Assigned task
Each line below needs to be duplicated without alteration.

Provided material
○ ○ ○ ○ ○ ○ ○

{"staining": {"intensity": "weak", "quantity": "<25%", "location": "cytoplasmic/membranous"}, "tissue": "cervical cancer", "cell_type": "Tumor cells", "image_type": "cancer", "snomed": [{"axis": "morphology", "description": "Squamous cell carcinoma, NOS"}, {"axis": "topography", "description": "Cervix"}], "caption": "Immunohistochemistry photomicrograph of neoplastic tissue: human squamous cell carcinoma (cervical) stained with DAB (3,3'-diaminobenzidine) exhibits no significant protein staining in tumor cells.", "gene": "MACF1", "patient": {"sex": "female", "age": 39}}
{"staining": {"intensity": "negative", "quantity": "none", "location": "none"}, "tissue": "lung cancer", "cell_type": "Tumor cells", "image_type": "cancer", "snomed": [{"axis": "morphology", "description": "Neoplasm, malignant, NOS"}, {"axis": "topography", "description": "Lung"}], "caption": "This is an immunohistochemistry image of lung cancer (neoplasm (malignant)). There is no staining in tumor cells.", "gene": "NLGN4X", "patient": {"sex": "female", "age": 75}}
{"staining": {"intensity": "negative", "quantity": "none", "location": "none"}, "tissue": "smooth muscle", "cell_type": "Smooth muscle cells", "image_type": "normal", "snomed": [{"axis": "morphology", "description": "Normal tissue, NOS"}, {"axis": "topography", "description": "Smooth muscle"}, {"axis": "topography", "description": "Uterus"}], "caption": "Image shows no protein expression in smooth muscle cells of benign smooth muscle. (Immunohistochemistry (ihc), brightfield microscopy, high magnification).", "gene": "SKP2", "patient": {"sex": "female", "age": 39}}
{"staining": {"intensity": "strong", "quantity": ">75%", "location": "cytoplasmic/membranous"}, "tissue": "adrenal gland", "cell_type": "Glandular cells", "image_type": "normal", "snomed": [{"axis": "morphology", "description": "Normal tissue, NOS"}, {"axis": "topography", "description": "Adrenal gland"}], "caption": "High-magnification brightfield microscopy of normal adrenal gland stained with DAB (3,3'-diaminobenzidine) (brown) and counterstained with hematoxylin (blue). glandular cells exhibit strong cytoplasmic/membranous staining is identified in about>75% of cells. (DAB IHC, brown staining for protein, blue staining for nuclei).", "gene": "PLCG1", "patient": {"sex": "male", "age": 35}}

○ ○ ○ ○ ○ ○ ○

Task solution
{"staining": {"intensity": "weak", "quantity": "<25%", "location": "cytoplasmic/membranous"}, "tissue": "cervical cancer", "cell_type": "Tumor cells", "image_type": "cancer", "snomed": [{"axis": "morphology", "description": "Squamous cell carcinoma, NOS"}, {"axis": "topography", "description": "Cervix"}], "caption": "Immunohistochemistry photomicrograph of neoplastic tissue: human squamous cell carcinoma (cervical) stained with DAB (3,3'-diaminobenzidine) exhibits no significant protein staining in tumor cells.", "gene": "MACF1", "patient": {"sex": "female", "age": 39}}
{"staining": {"intensity": "negative", "quantity": "none", "location": "none"}, "tissue": "lung cancer", "cell_type": "Tumor cells", "image_type": "cancer", "snomed": [{"axis": "morphology", "description": "Neoplasm, malignant, NOS"}, {"axis": "topography", "description": "Lung"}], "caption": "This is an immunohistochemistry image of lung cancer (neoplasm (malignant)). There is no staining in tumor cells.", "gene": "NLGN4X", "patient": {"sex": "female", "age": 75}}
{"staining": {"intensity": "negative", "quantity": "none", "location": "none"}, "tissue": "smooth muscle", "cell_type": "Smooth muscle cells", "image_type": "normal", "snomed": [{"axis": "morphology", "description": "Normal tissue, NOS"}, {"axis": "topography", "description": "Smooth muscle"}, {"axis": "topography", "description": "Uterus"}], "caption": "Image shows no protein expression in smooth muscle cells of benign smooth muscle. (Immunohistochemistry (ihc), brightfield microscopy, high magnification).", "gene": "SKP2", "patient": {"sex": "female", "age": 39}}
{"staining": {"intensity": "strong", "quantity": ">75%", "location": "cytoplasmic/membranous"}, "tissue": "adrenal gland", "cell_type": "Glandular cells", "image_type": "normal", "snomed": [{"axis": "morphology", "description": "Normal tissue, NOS"}, {"axis": "topography", "description": "Adrenal gland"}], "caption": "High-magnification brightfield microscopy of normal adrenal gland stained with DAB (3,3'-diaminobenzidine) (brown) and counterstained with hematoxylin (blue). glandular cells exhibit strong cytoplasmic/membranous staining is identified in about>75% of cells. (DAB IHC, brown staining for protein, blue staining for nuclei).", "gene": "PLCG1", "patient": {"sex": "male", "age": 35}}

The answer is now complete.